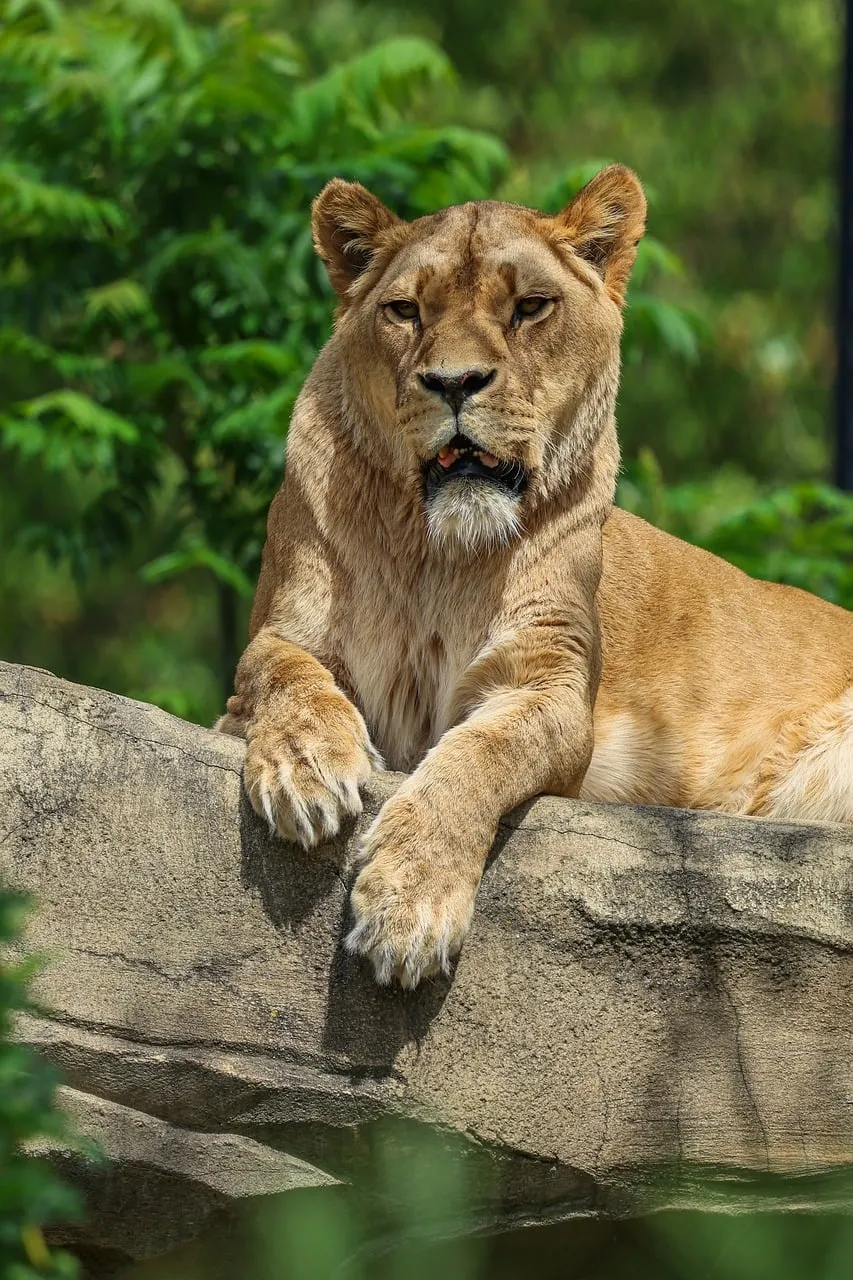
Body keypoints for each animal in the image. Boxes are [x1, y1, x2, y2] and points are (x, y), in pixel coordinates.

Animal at [219, 167, 853, 989]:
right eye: (405, 311)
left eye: (528, 307)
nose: (453, 382)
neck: (437, 558)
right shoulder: (278, 644)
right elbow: (283, 674)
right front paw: (305, 769)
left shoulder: (550, 682)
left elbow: (476, 756)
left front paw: (408, 907)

○ ○ ○ ○ ○ ○ ○

#### Assignment:
Every word of the material, and none of its pictures, should be set down again.

#### Result of the task:
Body keypoints for each animal in the image. Boxes are [x1, y1, x2, y2] and points are (x, y), in pixel coordinates.

Animal at [219, 167, 853, 989]:
right eye: (405, 311)
left eye: (528, 307)
nose: (453, 382)
neck: (437, 558)
right shoulder: (278, 644)
right elbow: (283, 674)
right front paw: (305, 769)
left shoulder: (550, 682)
left elbow: (476, 756)
left front paw: (408, 907)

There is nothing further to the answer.